** INPUT RECORDS follows **
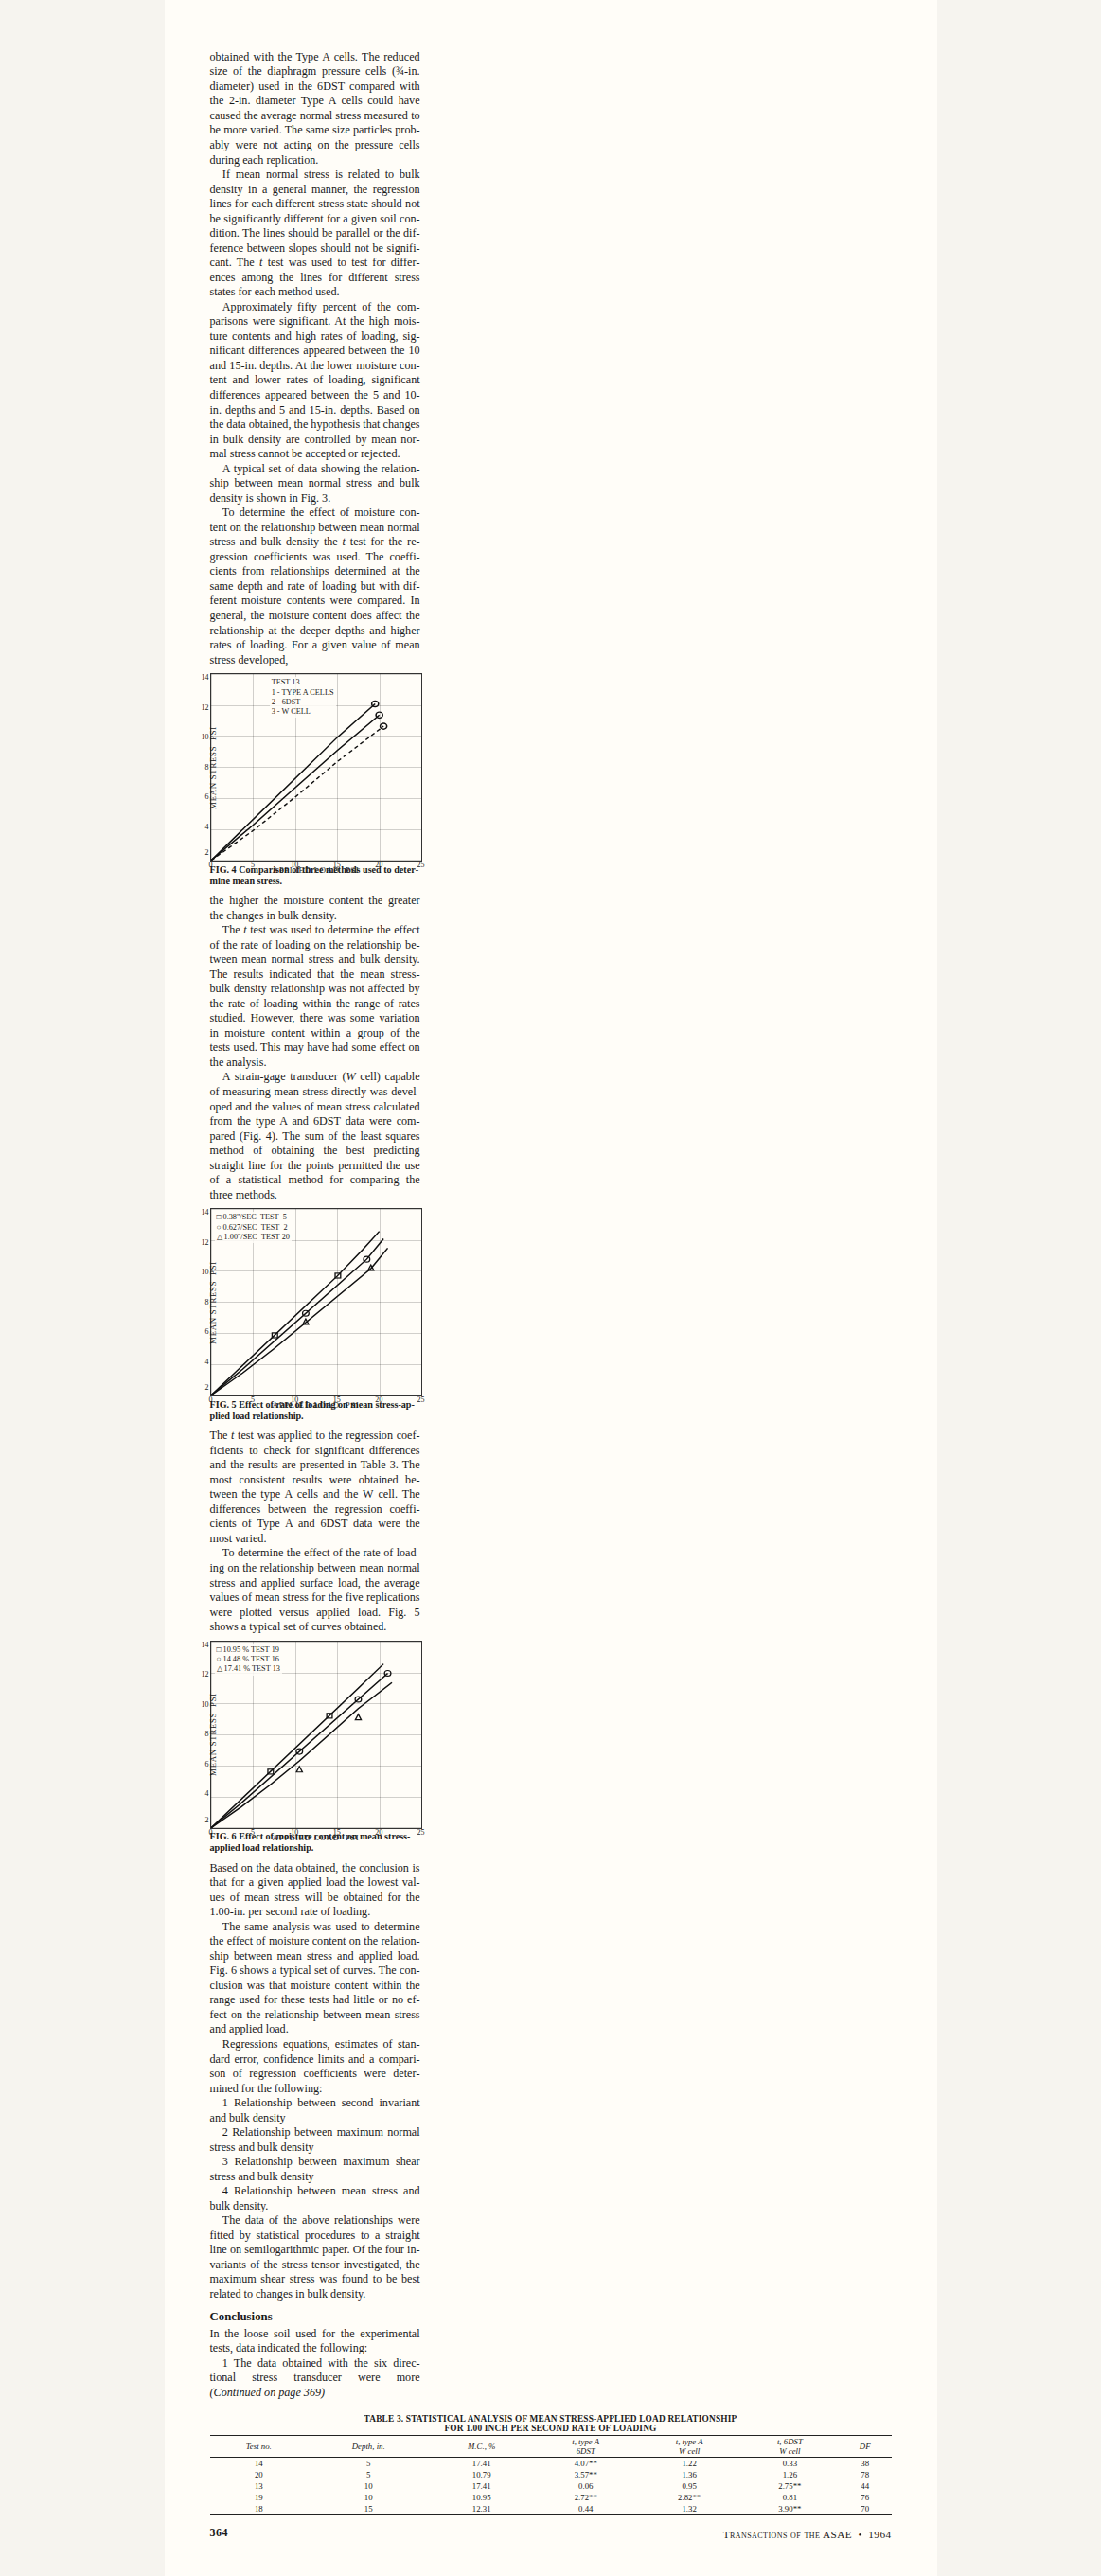obtained with the Type A cells. The reduced size of the diaphragm pressure cells (¾-in. diameter) used in the 6DST compared with the 2-in. diameter Type A cells could have caused the average normal stress measured to be more varied. The same size particles probably were not acting on the pressure cells during each replication.
If mean normal stress is related to bulk density in a general manner, the regression lines for each different stress state should not be significantly different for a given soil condition. The lines should be parallel or the difference between slopes should not be significant. The t test was used to test for differences among the lines for different stress states for each method used.
Approximately fifty percent of the comparisons were significant. At the high moisture contents and high rates of loading, significant differences appeared between the 10 and 15-in. depths. At the lower moisture content and lower rates of loading, significant differences appeared between the 5 and 10-in. depths and 5 and 15-in. depths. Based on the data obtained, the hypothesis that changes in bulk density are controlled by mean normal stress cannot be accepted or rejected.
A typical set of data showing the relationship between mean normal stress and bulk density is shown in Fig. 3.
To determine the effect of moisture content on the relationship between mean normal stress and bulk density the t test for the regression coefficients was used. The coefficients from relationships determined at the same depth and rate of loading but with different moisture contents were compared. In general, the moisture content does affect the relationship at the deeper depths and higher rates of loading. For a given value of mean stress developed,
14 12 10 8 6 4 2
0 5 10 15 20 25
MEAN STRESS PSI
APPLIED LOAD PSI
TEST 13
1 - TYPE A CELLS
2 - 6DST
3 - W CELL
FIG. 4 Comparison of three methods used to determine mean stress.
the higher the moisture content the greater the changes in bulk density.
The t test was used to determine the effect of the rate of loading on the relationship between mean normal stress and bulk density. The results indicated that the mean stress-bulk density relationship was not affected by the rate of loading within the range of rates studied. However, there was some variation in moisture content within a group of the tests used. This may have had some effect on the analysis.
A strain-gage transducer (W cell) capable of measuring mean stress directly was developed and the values of mean stress calculated from the type A and 6DST data were compared (Fig. 4). The sum of the least squares method of obtaining the best predicting straight line for the points permitted the use of a statistical method for comparing the three methods.
14 12 10 8 6 4 2
0 5 10 15 20 25
MEAN STRESS PSI
APPLIED LOAD PSI
□ 0.38"/SEC TEST 5
○ 0.627/SEC TEST 2
△ 1.00"/SEC TEST 20
FIG. 5 Effect of rate of loading on mean stress-applied load relationship.
The t test was applied to the regression coefficients to check for significant differences and the results are presented in Table 3. The most consistent results were obtained between the type A cells and the W cell. The differences between the regression coefficients of Type A and 6DST data were the most varied.
To determine the effect of the rate of loading on the relationship between mean normal stress and applied surface load, the average values of mean stress for the five replications were plotted versus applied load. Fig. 5 shows a typical set of curves obtained.
14 12 10 8 6 4 2
0 5 10 15 20 25
MEAN STRESS PSI
APPLIED LOAD PSI
□ 10.95 % TEST 19
○ 14.48 % TEST 16
△ 17.41 % TEST 13
FIG. 6 Effect of moisture content on mean stress-applied load relationship.
Based on the data obtained, the conclusion is that for a given applied load the lowest values of mean stress will be obtained for the 1.00-in. per second rate of loading.
The same analysis was used to determine the effect of moisture content on the relationship between mean stress and applied load. Fig. 6 shows a typical set of curves. The conclusion was that moisture content within the range used for these tests had little or no effect on the relationship between mean stress and applied load.
Regressions equations, estimates of standard error, confidence limits and a comparison of regression coefficients were determined for the following:
1 Relationship between second invariant and bulk density
2 Relationship between maximum normal stress and bulk density
3 Relationship between maximum shear stress and bulk density
4 Relationship between mean stress and bulk density.
The data of the above relationships were fitted by statistical procedures to a straight line on semilogarithmic paper. Of the four invariants of the stress tensor investigated, the maximum shear stress was found to be best related to changes in bulk density.
Conclusions
In the loose soil used for the experimental tests, data indicated the following:
1 The data obtained with the six directional stress transducer were more (Continued on page 369)
TABLE 3. STATISTICAL ANALYSIS OF MEAN STRESS-APPLIED LOAD RELATIONSHIP FOR 1.00 INCH PER SECOND RATE OF LOADING
| Test no. | Depth, in. | M.C., % | t, type A 6DST | t, type A W cell | t, 6DST W cell | DF |
| --- | --- | --- | --- | --- | --- | --- |
| 14 | 5 | 17.41 | 4.07** | 1.22 | 0.33 | 38 |
| 20 | 5 | 10.79 | 3.57** | 1.36 | 1.26 | 78 |
| 13 | 10 | 17.41 | 0.06 | 0.95 | 2.75** | 44 |
| 19 | 10 | 10.95 | 2.72** | 2.82** | 0.81 | 76 |
| 18 | 15 | 12.31 | 0.44 | 1.32 | 3.90** | 70 |
364 Transactions of the ASAE • 1964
** End of INPUT RECORDS **
#### [TASK STATEMENT]
Filter the data for the string "determined" and copy every line that has it.

#### [RESULT]
To determine the effect of moisture content on the relationship between mean normal stress and bulk density the t test for the regression coefficients was used. The coefficients from relationships determined at the same depth and rate of loading but with different moisture contents were compared. In general, the moisture content does affect the relationship at the deeper depths and higher rates of loading. For a given value of mean stress developed,
Regressions equations, estimates of standard error, confidence limits and a comparison of regression coefficients were determined for the following:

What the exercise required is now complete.